═══ STUDY TEXT ═══

According to the second embodiment, first, for the longitudinal wave velocity, which is sensitive to the fictive temperature, the approximate straight line formula (1) that expresses the relationships between the fictive temperature and the longitudinal wave velocity shown in FIG. 4A is determined. The fictive temperatures of the samples of #1 and #2 plotted on the approximate straight lines are corrected values of the heat treatment temperatures for the samples of #1 and #2 shown in FIG. 2A, and as with FIG. 4A, from FIG. 4B, the following approximate straight line formula is determined that shows the LSAW velocity in FIG. 2B plotted on the assumption that the corrected heat treatment temperature is the fictive temperature as described above.

T_f=c×V_LSAW+d  (2)

In this formula, “c” and “d” denote constants determined by the OH concentration of the synthetic silica glass, and the constants c and d in the formula (2) assume the following values for the samples of #1 and #2.

═══

REQUIREMENT A - Copy the records word for word, starting at the line that contains "Which category has" and running to the end of the records.
The silica glass text and the records were taken from separate sources.

═══ DATA IN THIS EXERCISE ═══

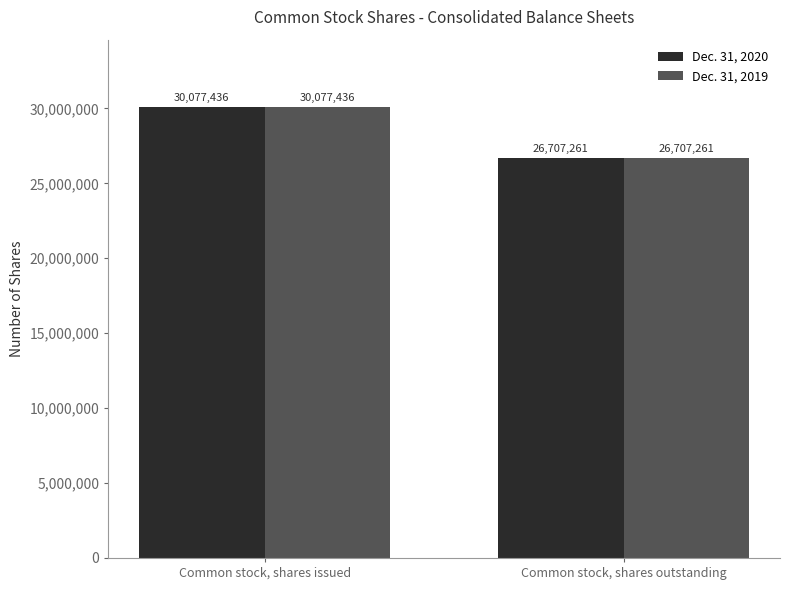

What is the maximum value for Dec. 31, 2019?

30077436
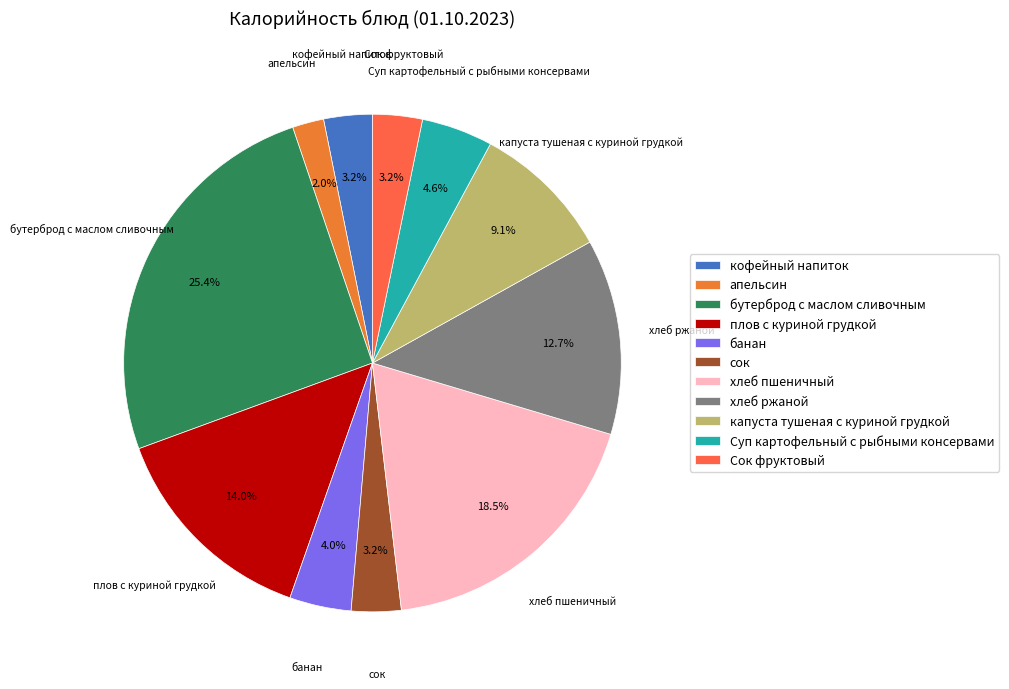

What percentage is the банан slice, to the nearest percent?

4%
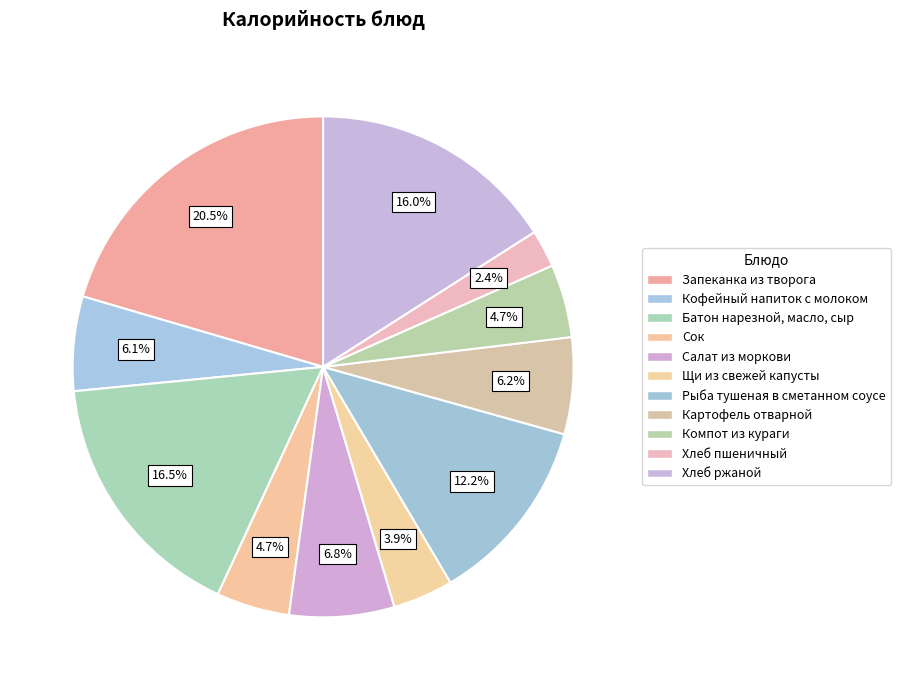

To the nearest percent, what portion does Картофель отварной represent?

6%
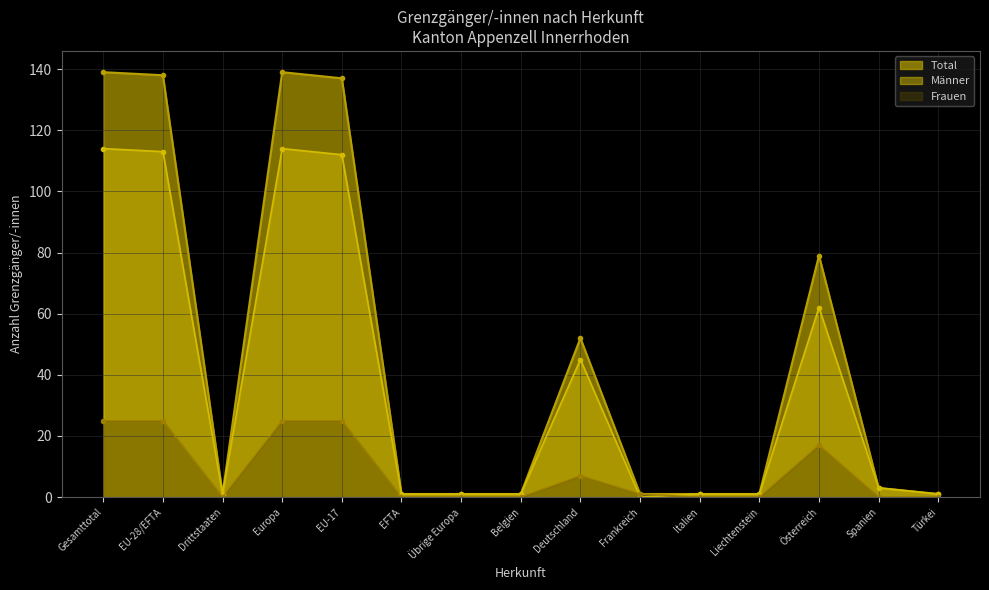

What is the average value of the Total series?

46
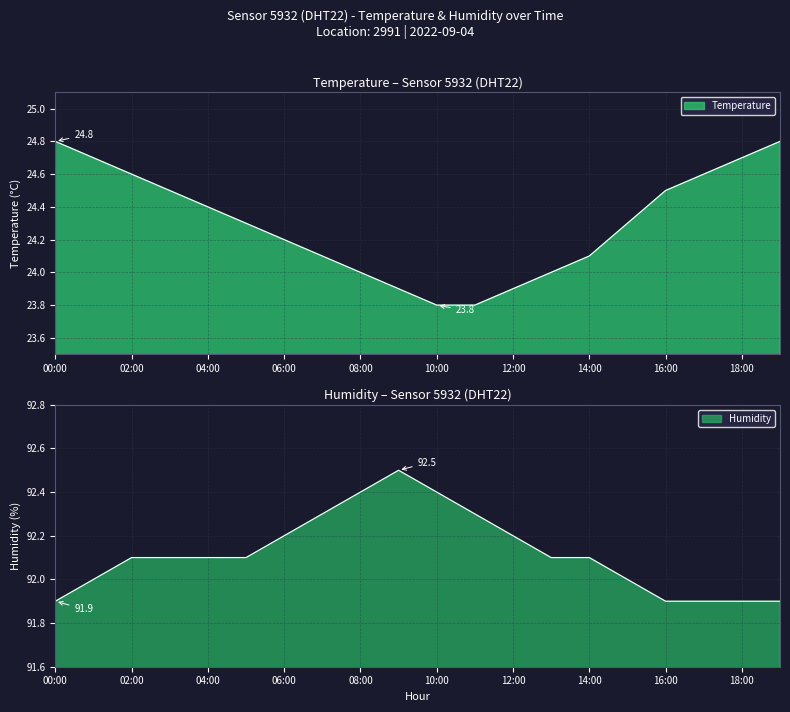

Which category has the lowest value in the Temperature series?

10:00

═══

REQUIREMENT B - Carry the text on fictive temperature in silica glass forward from its last sentence.

TASK ANSWER A -
Which category has the lowest value in the Temperature series?

10:00

TASK ANSWER B -
Sample #1: c=144, d=−4.922×10⁵

Sample #2: c=187, d=−6.395×10⁵

With the approximate straight line formula (2) determined in this way, the fictive temperature T_f of the sample to be measured can be calculated from a measurement of the LSAW velocity V_LSAW of the sample. In the case of measuring the in-plane distribution of the fictive temperature, the fictive temperature at each point in the plane may be determined from the measurement of the LSAW velocity V_LSAW at the point according to the approximate straight line formula (2) expressing the relationships shown in FIG. 4B or may be determined as described below from the measurement of the LSAW velocity at each point using the fictive temperature determined from the measurement of the longitudinal wave velocity at one point in the plane, for example, the central point, according to the formula (1).

The LSAW velocity V_LSAW(x, y) at a point (x, y) on the surface of the sample to be measured and the LSAW velocity V_LSAW-Std and the longitudinal wave velocity V_L-Std of a standard sample are measured, and a precise value T_f(V_L-Std) of the fictive temperature of the standard sample is determined from the longitudinal wave velocity V_L-Std according to the formula (1). In addition, the fictive temperature T_f(V_LSAW-Std) of the standard sample and the fictive temperature distribution T_f{V_LSAW(x, y)} in the surface of the sample are determined from the LSAW velocities V_LSAW-Std and V_LSAW(x, y). Provided that

ΔT_f(x,y)=T_f{V_LSAW(x,y)}−T_f(V_LSAW-Std)  (3)

the fictive temperature T_f(x, y) at the point (x, y) on the sample to be measured can be determined according to the following formula.

T_f(x,y)=T_f(V_L-Std)+ΔT_f(x,y)  (4)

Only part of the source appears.